Escrever sobre si mesmo é um recurso literário bastante utilizado pelos escritores. Alguns o fazem com rara habilidade. Outros, nem tanto. Não citarei nomes. Deixarei que o leitor se lance à aventura de encontrá-los. Primeira regrinha básica do finado tio Ernie: não entregue tudo mastigadinho ao leitor. Sugira ao invés de afirmar, eis a segunda. E não confunda ação com movimento, a terceira. Por falar em regras…
O Jorge Robert era daqueles sujeitos que detestavam regras. Formas simétricas, também. Ficou muito feliz quando na escola aprendeu que havia outras formas além do quadrado e do redondo. Na juventude, ficou fascinado com a forma esotrópica da vida e as possibilidades que ela lhe oferecia.
Chegou a estudar um pouco sobre Geometria Sagrada. Mas, de fato, a sua maior satisfação foi quando aprendeu que as linhas não precisam necessariamente convergirem para o mesmo ponto. As da vida também. Muitas vezes, duas vidas parecem caminhar juntas durante muito tempo, em perfeita harmonia, mas, por fim, acabam não convergindo para o mesmo ponto.
Jorge Robert detestava o seu nome. Não sabia se havia sido erro do cartório que o registrara. Nunca se sentira à vontade para questionar os pais sobre isso. A mãe, certamente, não teria resposta, diria que Jorge Robert era um nome lindo, e o pai, certamente, arranjaria, sim, uma resposta, aquela que lhe parecesse mais convincente para as circunstâncias do momento.
Jorge Robert tinha sobre o pai a opinião que seria um exímio futebolista, devido sua habilidade nata para driblar situações e pessoas. Mas nunca tivera a ousadia para afirmar isso diante do pai. Mas, reservadamente, para a mãe e, na intimidade que o ambiente de um bar noturno proporciona, referia-se ao pai como Mané Garrincha. E o fazia sorrindo. E não sabia exatamente se nesse sorriso havia sinceridade ou mera ironia a qual não conseguia nunca resistir.
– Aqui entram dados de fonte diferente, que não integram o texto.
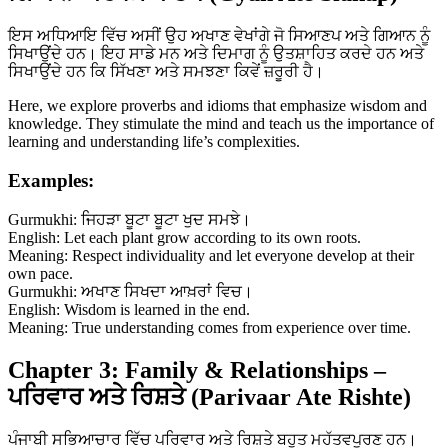
ਇਸ ਅਧਿਆਇ ਵਿੱਚ ਅਸੀਂ ਉਹ ਅਖਾਣ ਵੇਖਾਂਗੇ ਜੋ ਸਿਆਣਪ ਅਤੇ ਗਿਆਨ ਨੂੰ
ਸਿਖਾਉਂਦੇ ਹਨ। ਇਹ ਸਾਡੇ ਮਨ ਅਤੇ ਦਿਮਾਗ ਨੂੰ ਉਤਸ਼ਾਹਿਤ ਕਰਦੇ ਹਨ ਅਤੇ
ਸਿਖਾਉਂਦੇ ਹਨ ਕਿ ਸਿੱਖਣਾ ਅਤੇ ਸਮਝਣਾ ਕਿਵੇਂ ਜ਼ਰੂਰੀ ਹੈ।
Here, we explore proverbs and idioms that emphasize wisdom and
knowledge. They stimulate the mind and teach us the importance of
learning and understanding life’s complexities.
Examples:
Gurmukhi: ਜਿਹੜਾ ਬੂਟਾ ਬੂਟਾ ਖੁਦ ਸਮਝੇ।
English: Let each plant grow according to its own roots.
Meaning: Respect individuality and let everyone develop at their
own pace.
Gurmukhi: ਅਖਾਣ ਸਿਖਦਾ ਆਖ਼ਰਾਂ ਵਿਚ।
English: Wisdom is learned in the end.
Meaning: True understanding comes from experience over time.
Chapter 3: Family & Relationships –
ਪਰਿਵਾਰ ਅਤੇ ਰਿਸ਼ਤੇ (Parivaar Ate Rishte)
ਪੰਜਾਬੀ ਸਭਿਆਚਾਰ ਵਿੱਚ ਪਰਿਵਾਰ ਅਤੇ ਰਿਸ਼ਤੇ ਬਹੁਤ ਮਹੱਤਵਪੂਰਣ ਹਨ।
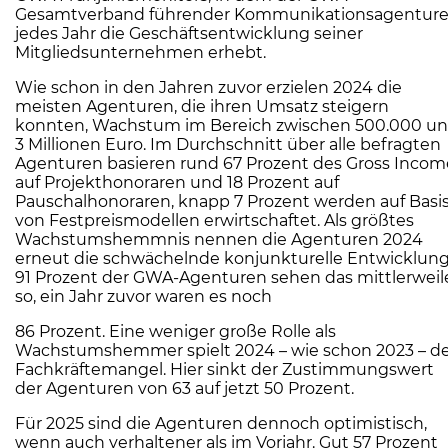
Gesamtverband führender Kommunikationsagentur
jedes Jahr die Geschäftsentwicklung seiner
Mitgliedsunternehmen erhebt.
Wie schon in den Jahren zuvor erzielen 2024 die
meisten Agenturen, die ihren Umsatz steigern
konnten, Wachstum im Bereich zwischen 500.000 u
3 Millionen Euro. Im Durchschnitt über alle befragten
Agenturen basieren rund 67 Prozent des Gross Incom
auf Projekthonoraren und 18 Prozent auf
Pauschalhonoraren, knapp 7 Prozent werden auf Basi
von Festpreismodellen erwirtschaftet. Als größtes
Wachstumshemmnis nennen die Agenturen 2024
erneut die schwächelnde konjunkturelle Entwicklung
91 Prozent der GWA-Agenturen sehen das mittlerweil
so, ein Jahr zuvor waren es noch
86 Prozent. Eine weniger große Rolle als
Wachstumshemmer spielt 2024 – wie schon 2023 – d
Fachkräftemangel. Hier sinkt der Zustimmungswert
der Agenturen von 63 auf jetzt 50 Prozent.
Für 2025 sind die Agenturen dennoch optimistisch,
wenn auch verhaltener als im Vorjahr. Gut 57 Prozent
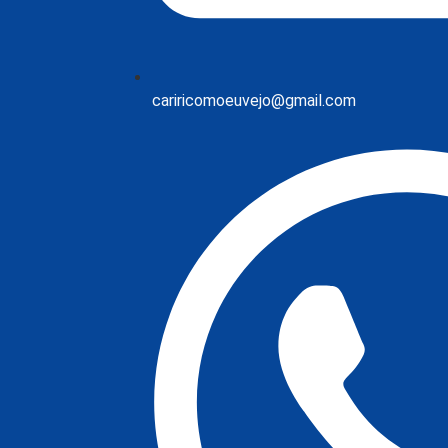
cariricomoeuvejo@gmail.com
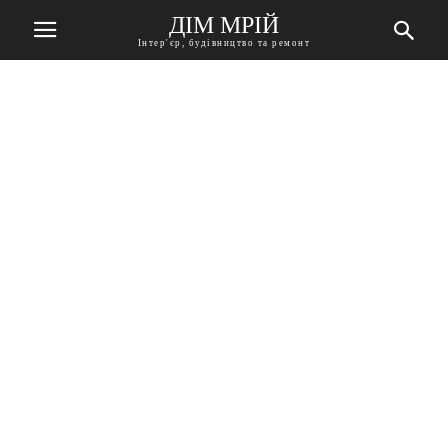
ДІМ МРІЙ
Інтер'єр, будівництво та ремонт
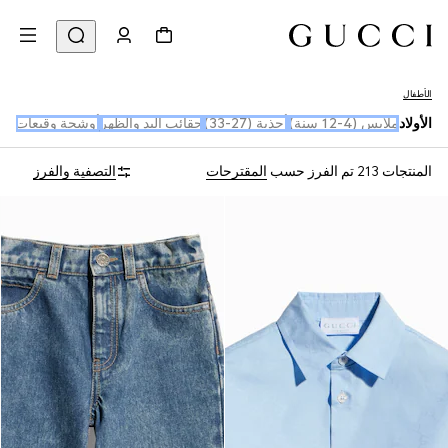
الأطفال
الأولاد
ملابس (4-12 سنة)
أحذية (27-33)
حقائب اليد والظهر
أوشحة وقبعات
المنتجات 213
تم الفرز حسب
المقترحات
التصفية والفرز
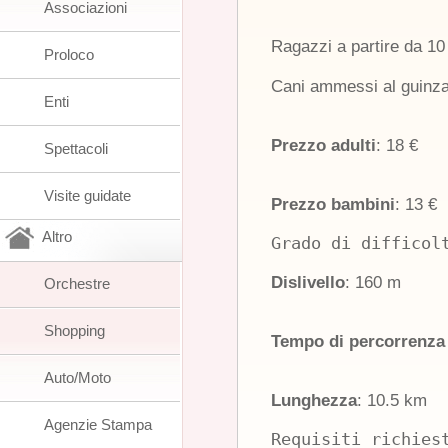
Associazioni
Ragazzi a partire da 10
Proloco
Cani ammessi al guinza
Enti
Prezzo adulti
: 18 €
Spettacoli
Visite guidate
Prezzo bambini
: 13 €
Altro
Dislivello
: 160 m
Orchestre
Shopping
Tempo di percorrenza 
Auto/Moto
Lunghezza
: 10.5 km
Agenzie Stampa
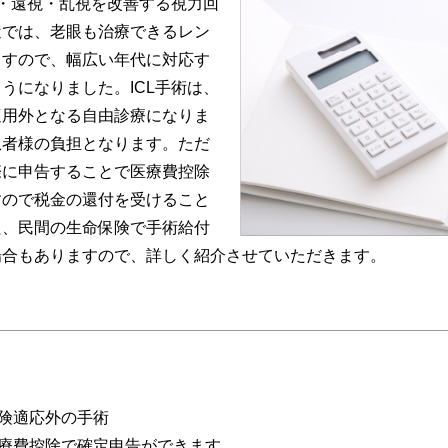
視・遠視・乱視を改善する視力回
近では、老眼も治療できるレン
ますので、幅広い年代に対応す
うになりました。ICL手術は、
適用外となる自由診療になりま
患者様の負担となります。ただ
際に申告することで医療費控除
すので税金の還付を受けること
た、民間の生命保険で手術給付
場合もありますので、詳しく紹介させていただきます。
保険適応外の手術
医療費控除で確定申告ができます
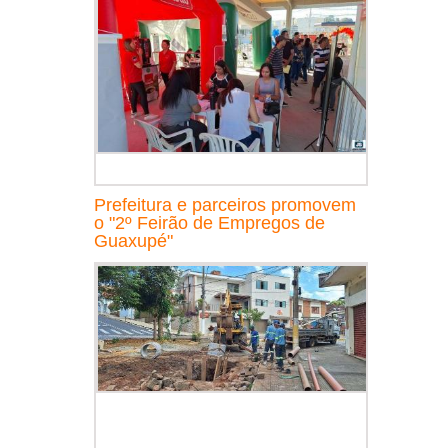
Prefeitura e parceiros promovem
o "2º Feirão de Empregos de
Guaxupé"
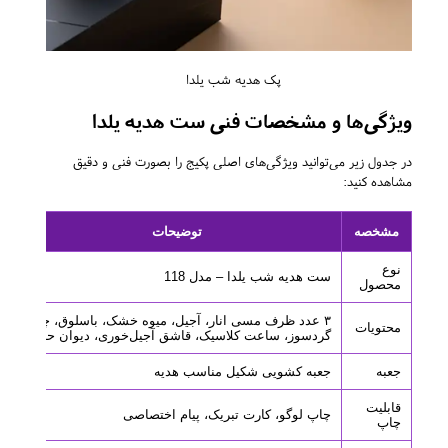
پک هدیه شب یلدا
ویژگی‌ها و مشخصات فنی ست هدیه یلدا
در جدول زیر می‌توانید ویژگی‌های اصلی پکیج را بصورت فنی و دقیق
مشاهده کنید:
مشخصه
توضیحات
نوع
ست هدیه شب یلدا – مدل 118
محصول
۳ عدد ظرف مسی انار، آجیل، میوه خشک، باسلوق، چراغ
محتویات
گردسوز، ساعت کلاسیک، قاشق آجیل‌خوری، دیوان حافظ
جعبه
جعبه کشویی شکیل مناسب هدیه
قابلیت
چاپ لوگو، کارت تبریک، پیام اختصاصی
چاپ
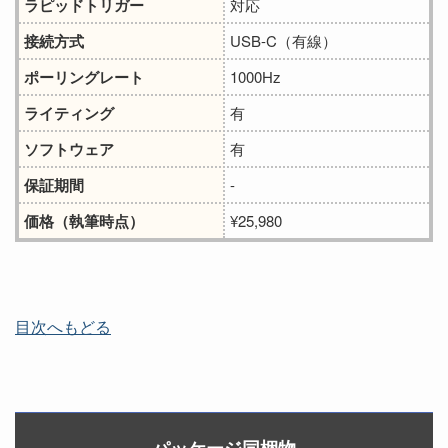
ラピッドトリガー
対応
接続方式
USB-C（有線）
ポーリングレート
1000Hz
ライティング
有
ソフトウェア
有
保証期間
-
価格（執筆時点）
¥25,980
目次へもどる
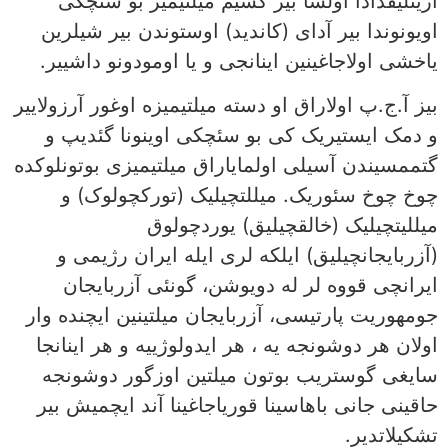
آزینلیقدادا اولسا بیر کسیم میلتیمیز بو سئچکی
اویونوندا بیر آدای (کاندید) اوستوندن بیر شیلرین
یاخشی اولاجاغینین اینانجی و یا اومودونو داشییر.
بیز آ.ج.پ اولاراق او دسته میلتیمیزه اوغور آرزولاییر
و دمک ایستیریک کی بو سئچکی اوینونا گئدیپ و
گتممسیندن آسیلی اولمایاراق میلتیمیزی بوتونلوکده
چوخ چوخ سئوریک. میللتچیلیک (تورکچولوک) و
میللیتچیلیک (خالقچیلیق) یوردچولوق
(آزربایجانچیلیق) ایلکه لری ایله ایران رژیمی و
ایرانچی قووه لر له دویوشن، گونئی آزربایجان
جومهوریت پارتیسی، آزربایجان میلتینین ایچنده وار
اولان هر دوشونجه یه ، هر ایدولوژییه و هر اینانجا
سایغی گوستریب بوتون میلتین اوزگور دوشونجه
حاقینی جانی باهاسینا قوریاجاغینا آند ایچمیش بیر
تشکیلاتدیر.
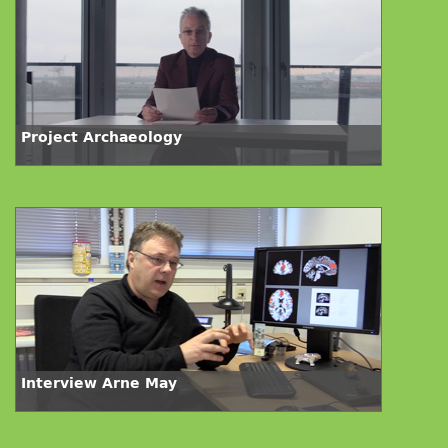
Project Archaeology
Interview Arne May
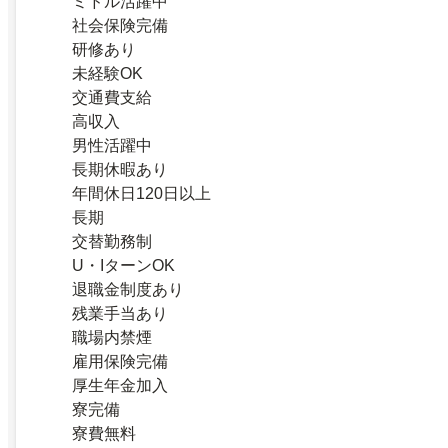
ミドル活躍中
社会保険完備
研修あり
未経験OK
交通費支給
高収入
男性活躍中
長期休暇あり
年間休日120日以上
長期
交替勤務制
U・IターンOK
退職金制度あり
残業手当あり
職場内禁煙
雇用保険完備
厚生年金加入
寮完備
寮費無料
A primeira redação que Jorge Robert escreveu na escola, aos 11 anos, usou a morte como tema sem mencionar a palavra uma única vez. E diante do questionamento da professora, sobre onde estava a morte naquela redação, que lhe parecia até que bem escrita, mas um tanto confusa, e que fugia à regra do começo, meio e fim, Jorge Robert então respondeu: “A morte, professora, está no amanhã. E eu vivo no hoje. E eu escrevo sobre o que vivo. Porque não sei escrever de outra forma”. A quarta regrinha do finado tio Ernie: “O autor escreve sobre o que conhece bastante bem”.
Mas, num lance de ousadia, quando certa vez, já no adiantado da noite, já bem adulto, beirando a perigosa casa decimal dos cinquenta, Jorge Robert, fugindo à regra que naturalmente impusera a si mesmo, resolveu dar a sua contribuição definitiva à criatividade humana.
Havia tomado duas doses generosas de um estimulante Chivas Regal, fumado dois cigarros e lido poemas de Herberto. Os olhos já ardiam, as costas doendo e os dedos da mão direita com câimbras que iam e vinham a cada cinco minutos, mas estava decidido que não levantaria daquela bendita cadeira enquanto não encontrasse a primeira frase, a mais verdadeira possível.
Durante a tarde, já em busca da maldita frase, havia descascado laranjas, caminhado pelas ruas do bairro, conversado com o jornaleiro, o vendedor da casa de parafusos, o dono do bar da Rua 9, já tinha ido visitar a dona Dalva, já sonhara com o abraço apertado de 8 segundos da loira bonita da pequena loja do centro da cidade, e nas situações prazerosas da vida, onde esse abraço poderia levá-lo, houvesse coragem da sua parte para dizer a ela tudo o que… Não. Faltava-lhe a coragem. Sempre. Ao menos para isso.
Enfim, onde estava a primeira frase, a mais verdadeira possível? Onde estava? Não estava. O que era até então, apenas sintomático, passara a ser regra, porque as ideias, agora que já beirava a perigosa casa decimal dos cinquenta para a contagem humana da vida, lhe faltavam.
Então, decidiu que daria finalmente a sua contribuição à criatividade humana e inventaria a sua própria regra. A primeira regra de Jorge Robert, que ele a definiu assim: Observe as pessoas e as coisas como são, e tente imaginá-las como poderiam ter sido. Foi assim que teve coragem para resolver o maior dilema de sua vida: escrever uma carta de amor à loira bonita da pequena loja do centro da cidade, na qual dizia: “Hoje pela manhã, havia dois passarinhos na fiação do poste, em frente de casa. Eles certamente desconheciam a palavra amor. Mas estavam juntos, e felizes”.